A few days before the closing performances of a show I recently did, one of the cast members saw fit to let his cast mates know that he has been listening to their performances, and so took it on himself to make notes for all of us, offering to email each of us the "corrections" to our work, in time for us to incorporate them for our final two performances, "better late than never," as he said. I drafted several emails in response to him, deleting each one, as I swallowed my fury and frustration, since I realized that reacting with heat would be unhelpful. Needless to say, no one else in the cast much appreciated his "help," either; not at the point when we'd finally become comfortable on stage and deserved to enjoy the hard work we'd put into this show, for better or for worse.
My reaction to my colleague interests me most in how it effected me PHYSICALLY. It was like a dart in the side of the neck. A kind of tranquilizer, which I almost felt literally (and I MEAN literally) numb my tongue, vocal aparatus, and breath support system, down to my diaphram. I could feel myself physically recoil at anticipating going back out on stage with someone whom I knew was looking at me not only critically (we all look at each other critically) but as a superior being, looking down on my work, and not engaging with me as my scene partner.

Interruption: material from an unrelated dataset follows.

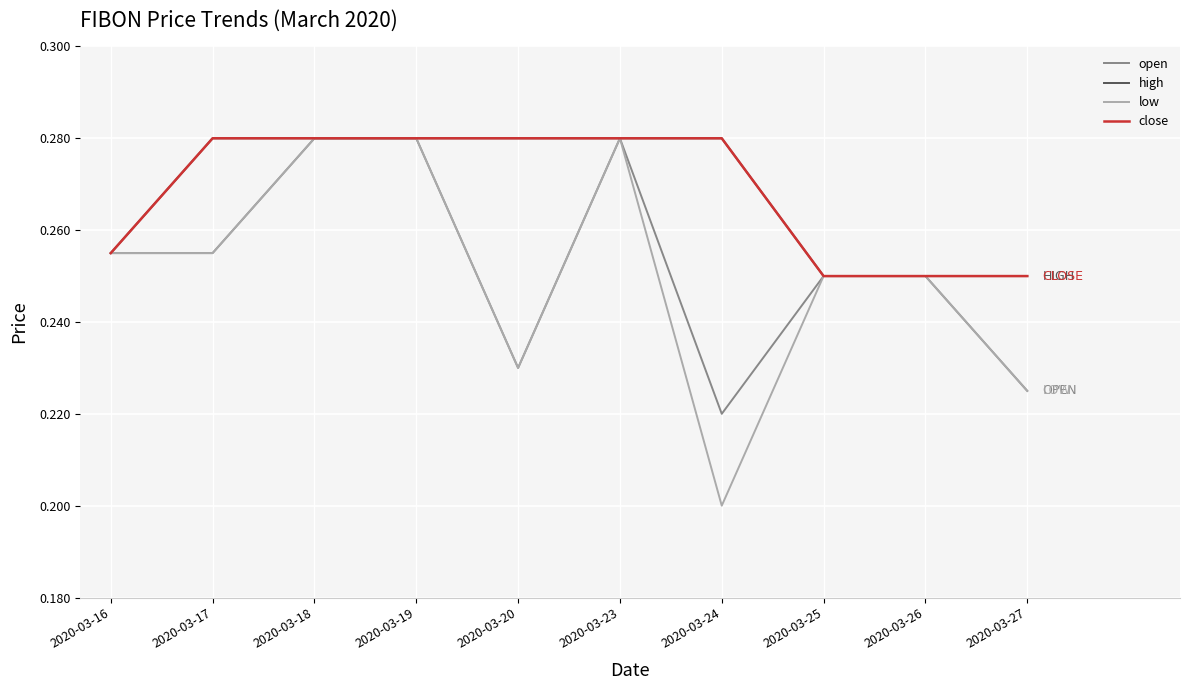

At 2020-03-19, list the series in order from largest to smallest.

open, high, low, close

I imagined myself on stage looking at myself, my tongue bunched up in an uncooperative, protective knot, my throat tight, my breath high in my chest, in reaction to this guy's poor timing. My body and voice--my instrument--registered the judgement.

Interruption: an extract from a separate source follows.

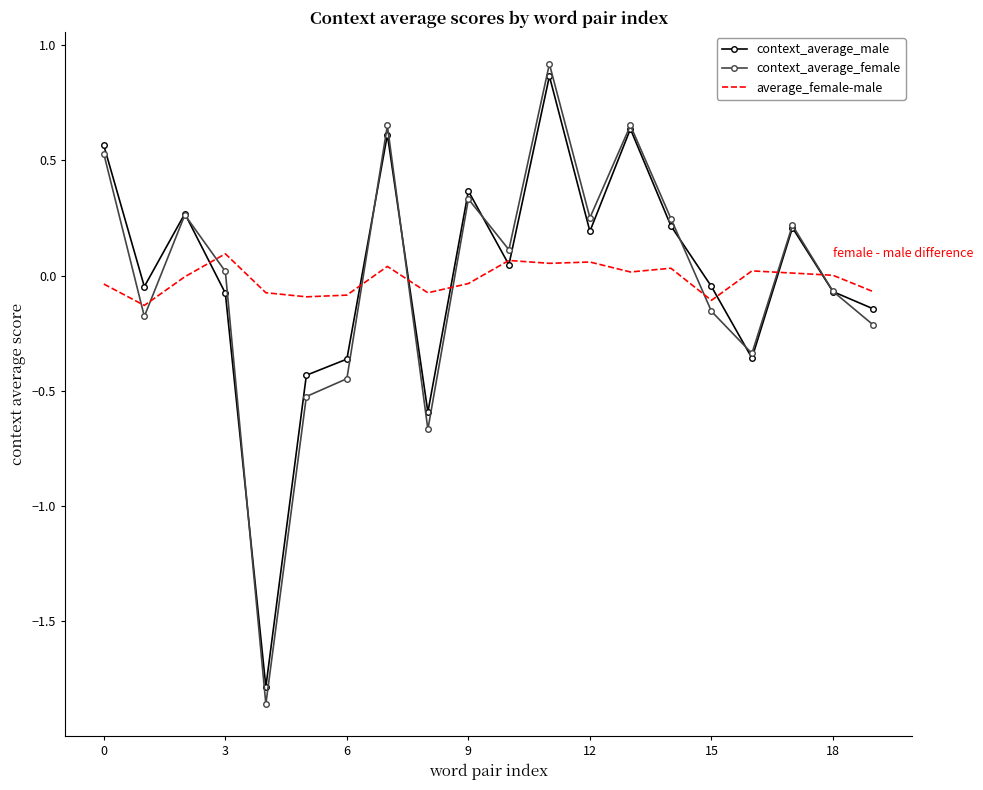

Which series has the largest range (max minus min)?

context_average_female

My reaction ALSO made me confront the effect I have had on other actors when I have behaved as badly as this particular colleague. Once, during the run of this show, I commented unfavorably to one actor about another actor's performance, it got back to the actor I was talking about, and s/he felt as angry and hurt as I did, at this incident, above. And recently, on this blog, I criticized harshly friends and colleagues in another production across town DURING their run. My comments hurt them and I apologized, but I didn't fully empathize with them until this week. I get it now. Having had a hard little lesson in tact, I hope to find both rhetorical and substantive means to continue honestly discussing local peformance with the goal of helping FREE performers to do their best work, rather than numbing them.